How to successfully secure a HPC system

In a previous post, we talked about the inherent differences and security risks between a High Performance Computing (HPC) system (computer clusters) and a traditional enterprise network.

In order to secure a cluster it must be treated as a single unit and not as a collection of independent networked machines and thus HPC requires  a different approach  from traditional enterprise-level security.

Unique Challenges of HPC Systems

HPC systems present unique challenges to security administrators because of their following characteristics:

High bandwidth connections

To facilitate its computational goals, a cluster must have high bandwidth connections to the outside world, allowing interactive use by many users, transfer of large datasets into and out of the cluster, and fast inter-node communication. These high bandwidth connections are attractive to attackers because the attacker can subsequently leverage them for purposes such as launching denial-of-service flood attacks against other sites.

Extensive Computational Power

Legitimate cluster users marshal the aggregate processing power of multiple machines with the goal of solving grand challenge scientific problems. In contrast, this computational power could be used by an attacker for purposes such as carrying out brute-force attacks against authentication mechanisms on other network resources to which the attacker wishes to gain unauthorized access.

For example, there have been cases where attackers have used parallel versions of traditional password cracking tools running on a compromised cluster in an attempt to decrypt stolen password files. Decrypting an encrypted password typically involves either a dictionary-type attack or a brute-force search through the entire space of possible passwords Because both of these are “embarrassingly parallel” problems, a cluster gives near linear speedup for the task, thus making the computational power of a cluster an attractive target to hackers.

Massive Storage Capacity

Many high-performance cluster environments include storage capacity measured in terabytes, used for storing large scientific datasets and the results produced by computations involving these datasets. To a hacker, large-capacity disk storage is an attractive target for use in creating repositories of stolen copyrighted software and multimedia files

The result of not treating cluster security as different from non-cluster security is an increased vulnerability to attacks that simultaneously target multiple cluster components.

Researchers at the National Center for Supercomputing Applications (NCSA), Department of Computer Science, University of Illinois at Urbana-Champaign put forth the following features of a security approach that would be most successful in securing an HPC system.

Process monitoring

Examining the individual processes running on each cluster node is critical for overall cluster security. Tools based on the Clumon monitoring framework  that collect information about every process on every node in a cluster, analyze the set of processes found, and visually alert the cluster administrator when anomalous conditions are discovered are important.

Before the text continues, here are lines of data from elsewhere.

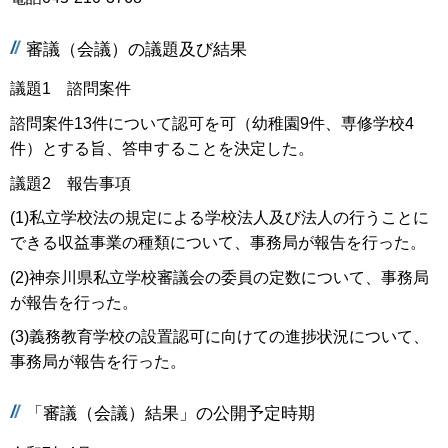
審議（会議）の議題及び結果
議題1 諮問案件
諮問案件13件について認可を可（幼稚園9件、専修学校4
件）とする旨、答申することを決定した。
議題2 報告事項
(1)私立学校法の規定による学校法人及び法人の行うことに
できる収益事業の種類について、事務局が報告を行った。
(2)神奈川県私立学校審議会の委員の定数について、事務局
が報告を行った。
(3)義務教育学校の設置認可に向けての進捗状況について、
事務局が報告を行った。
「審議（会議）結果」の公開予定時期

Such anomalies might include system-related processes that should be running on a node but are in fact missing; processes that are running on a node when the node should be idle (particularly in the case of “root” processes); and an unusually-large number of processes running on an individual node or over the context of the entire cluster.

Detecting these types situations within a cluster is possible because a cluster presents a relatively limited search space for anomaly detection versus an enterprise network with machines of different types (servers, workstations, laptops) running an unbounded number of different software processes.

Network Port Scanning

Unexpected network ports that are opened on a cluster node can be a good indicator of suspicious activity. A port scanner that monitors ports usage tailored to a cluster environment and presents the results to cluster administrators using visualization should be required. The underlying idea is that network ports must be opened in order for an attacker to interact with a cluster, otherwise compromising a cluster is of limited value since there can be little or no interaction with compromised nodes.

Traffic analysis

Applications running on cluster systems have unique patterns of communication, making the task of distinguishing legitimate traffic from abnormal traffic difficult. This difficulty is compounded by the growing use of grid computing software that exhibit communication patterns that cross cluster boundaries by joining multiple geographically-distributed clusters into a single computational resource.

Correlation of the information from the cluster job scheduler with network traffic into and out of the cluster in order to distinguish typical cluster traffic patterns from suspicious or known malicious traffic patterns should be required. For example, an automated traffic analysis tool can use contextual information from the job manager as well as a constrained set of legitimate IP addresses belonging to one or more well-known clusters to aid in recognizing patterns of communication in parallel computations such as localized neighbor communication, many-to-many communication, or all-to-all communication.

That is, if a set of nodes are communicating with each other within the context of a single job, the traffic is most likely legitimate. This is in contrast to a machine on an enterprise network that is not attached to any unifying context. The ultimate goal is to automatically detect the types of traffic patterns.


In conclusion  to be effective, cluster security tools must monitor the state of the entire cluster, considering all facets of the cluster security problem and base decisions within this context.  And because of the performance requirements in high-performance distributed systems, it is not possible to simply retrofit existing security mechanisms and expect the HPC community to use them.